After we have detected a structure as being two-dimensional, we will try to find an underlying unit cell. The shape of this unit cell, its chemical elements and atomic positions identify a specific material and can be used to identify the bulk material that the structure originates from. By our definition, both surfaces and 2D materials should consist of multiple repetitions of this unit cell. In our classification scheme, surfaces have an unit cell that is repeated at least twice in three linearly independent directions. There are no limitations to the thickness of a surface. Similarly, 2D materials consists of a unit cell that is repeated at least twice in two linearly independent directions, but they have a controllable maximum thickness \(h_{{\mathrm{max}}}^{{\mathrm{2D}}}\). According to this definition, there is no such thing as a single-layer surface, but even very thin structures with two-layers will be labelled as surfaces.

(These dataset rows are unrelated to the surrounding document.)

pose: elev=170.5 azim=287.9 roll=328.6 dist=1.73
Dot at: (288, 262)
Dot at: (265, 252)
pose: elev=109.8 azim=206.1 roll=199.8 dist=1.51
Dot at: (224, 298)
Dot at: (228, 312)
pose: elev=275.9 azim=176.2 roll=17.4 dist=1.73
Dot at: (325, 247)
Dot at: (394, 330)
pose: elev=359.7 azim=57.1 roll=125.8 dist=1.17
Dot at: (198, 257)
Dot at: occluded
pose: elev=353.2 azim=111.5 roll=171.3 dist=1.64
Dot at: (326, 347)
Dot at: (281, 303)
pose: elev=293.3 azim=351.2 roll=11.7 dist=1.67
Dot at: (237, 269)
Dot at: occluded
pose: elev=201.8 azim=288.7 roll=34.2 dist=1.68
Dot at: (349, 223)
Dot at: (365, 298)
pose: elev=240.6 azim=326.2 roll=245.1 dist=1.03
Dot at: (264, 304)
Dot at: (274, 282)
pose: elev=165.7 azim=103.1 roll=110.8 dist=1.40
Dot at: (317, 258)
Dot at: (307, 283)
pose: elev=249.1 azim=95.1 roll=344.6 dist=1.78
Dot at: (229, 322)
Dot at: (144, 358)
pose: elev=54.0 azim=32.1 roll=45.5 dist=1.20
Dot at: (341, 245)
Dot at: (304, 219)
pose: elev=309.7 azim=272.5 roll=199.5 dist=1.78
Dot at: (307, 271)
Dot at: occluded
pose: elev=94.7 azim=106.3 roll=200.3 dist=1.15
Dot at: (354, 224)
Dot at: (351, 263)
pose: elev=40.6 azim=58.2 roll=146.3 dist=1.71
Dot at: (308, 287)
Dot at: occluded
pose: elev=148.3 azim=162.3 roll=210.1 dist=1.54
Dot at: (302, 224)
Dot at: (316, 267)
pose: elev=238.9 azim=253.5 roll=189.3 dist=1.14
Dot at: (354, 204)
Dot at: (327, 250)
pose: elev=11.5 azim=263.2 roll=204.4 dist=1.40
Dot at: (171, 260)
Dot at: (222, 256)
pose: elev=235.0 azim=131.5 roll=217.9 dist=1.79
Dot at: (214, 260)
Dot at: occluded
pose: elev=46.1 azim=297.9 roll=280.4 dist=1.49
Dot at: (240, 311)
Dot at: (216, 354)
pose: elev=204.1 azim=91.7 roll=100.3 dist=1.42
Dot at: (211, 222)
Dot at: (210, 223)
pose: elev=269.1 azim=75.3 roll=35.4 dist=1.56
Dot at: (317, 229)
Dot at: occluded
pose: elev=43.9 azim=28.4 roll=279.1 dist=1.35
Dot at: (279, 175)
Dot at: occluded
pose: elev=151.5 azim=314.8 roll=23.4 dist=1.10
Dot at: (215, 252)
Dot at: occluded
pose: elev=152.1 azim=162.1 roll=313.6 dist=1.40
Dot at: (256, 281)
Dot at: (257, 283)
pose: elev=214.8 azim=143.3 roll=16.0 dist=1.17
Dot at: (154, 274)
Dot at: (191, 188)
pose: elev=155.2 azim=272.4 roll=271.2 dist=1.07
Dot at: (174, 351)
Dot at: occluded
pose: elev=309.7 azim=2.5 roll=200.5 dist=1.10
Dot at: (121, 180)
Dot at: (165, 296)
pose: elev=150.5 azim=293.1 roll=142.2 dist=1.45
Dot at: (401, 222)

Traditional, symmetry-based unit cell reduction algorithms like the Niggli reduction33 cannot be used to find a repeating primitive cell when the system contains symmetry breaking vacuum, vacancies or atoms from another structural component, such as an adsorbate. Here we introduce a more general cell identification algorithm for detecting a unit cell and the structure expanded by it in complex environments.

Cell identification starts by determining the basis vectors of the unit cell. The search for the basis vectors starts by selecting a seed atom that serves as a starting point for finding a unit cell. There are multiple approaches for selecting this seed atom, and depending on the expected complexity of the analyzed structures, one may need to use several spatially distributed seed points. A good initial guess is to use atoms that are close to the centre of mass of the system.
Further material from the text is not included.